[Data section]
○ ○ ○ ○

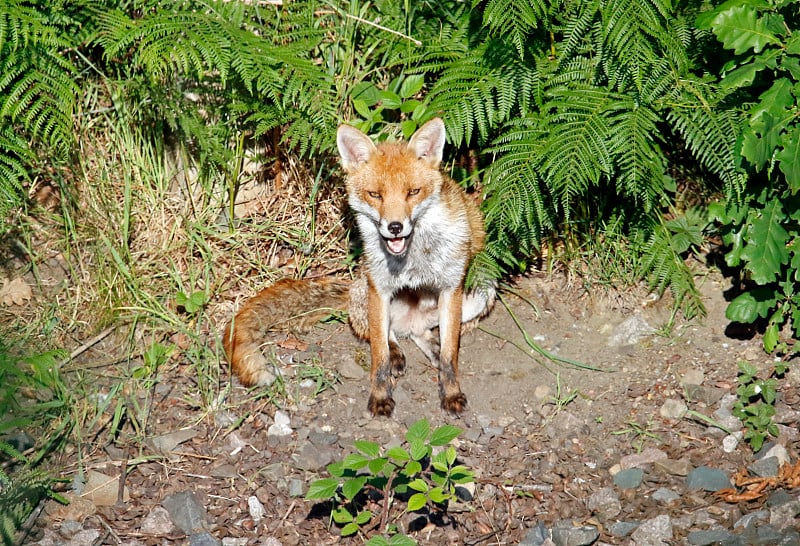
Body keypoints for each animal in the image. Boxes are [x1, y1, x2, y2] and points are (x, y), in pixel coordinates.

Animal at [223, 119, 494, 414]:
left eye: (413, 192)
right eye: (375, 195)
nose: (395, 227)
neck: (413, 259)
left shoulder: (451, 289)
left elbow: (449, 355)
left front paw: (451, 392)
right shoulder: (379, 290)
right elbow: (379, 355)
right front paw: (380, 396)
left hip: (482, 292)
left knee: (419, 333)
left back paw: (430, 345)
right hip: (366, 294)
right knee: (382, 334)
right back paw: (396, 351)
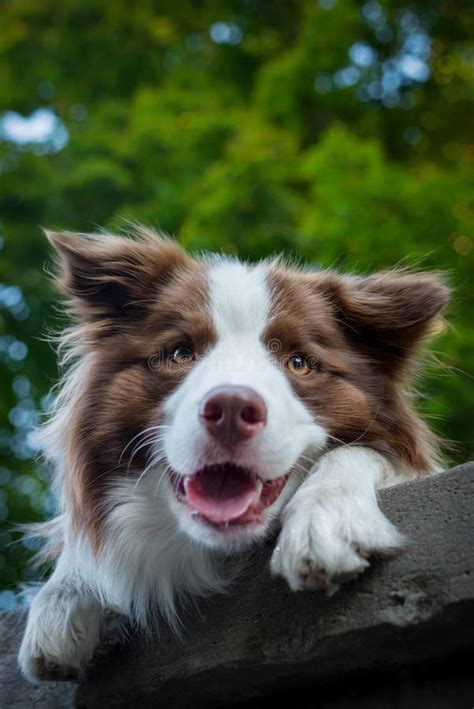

○ ○ ○ ○

[Task] All of the entries need to be copied exactly, minus any pictures.

[Task output]
Body keypoints for each animal in the image. Boxes are [x1, y1, x2, y2] and points are (x, y), in pixel coordinates.

Animal at [223, 119, 494, 414]:
left eye: (413, 192)
right eye: (375, 195)
nose: (395, 227)
neck: (413, 259)
left shoulder: (451, 289)
left elbow: (449, 355)
left front paw: (451, 392)
right shoulder: (379, 290)
right elbow: (379, 355)
right front paw: (380, 396)
left hip: (482, 292)
left knee: (419, 333)
left back paw: (430, 345)
right hip: (366, 294)
right knee: (382, 334)
right back paw: (396, 351)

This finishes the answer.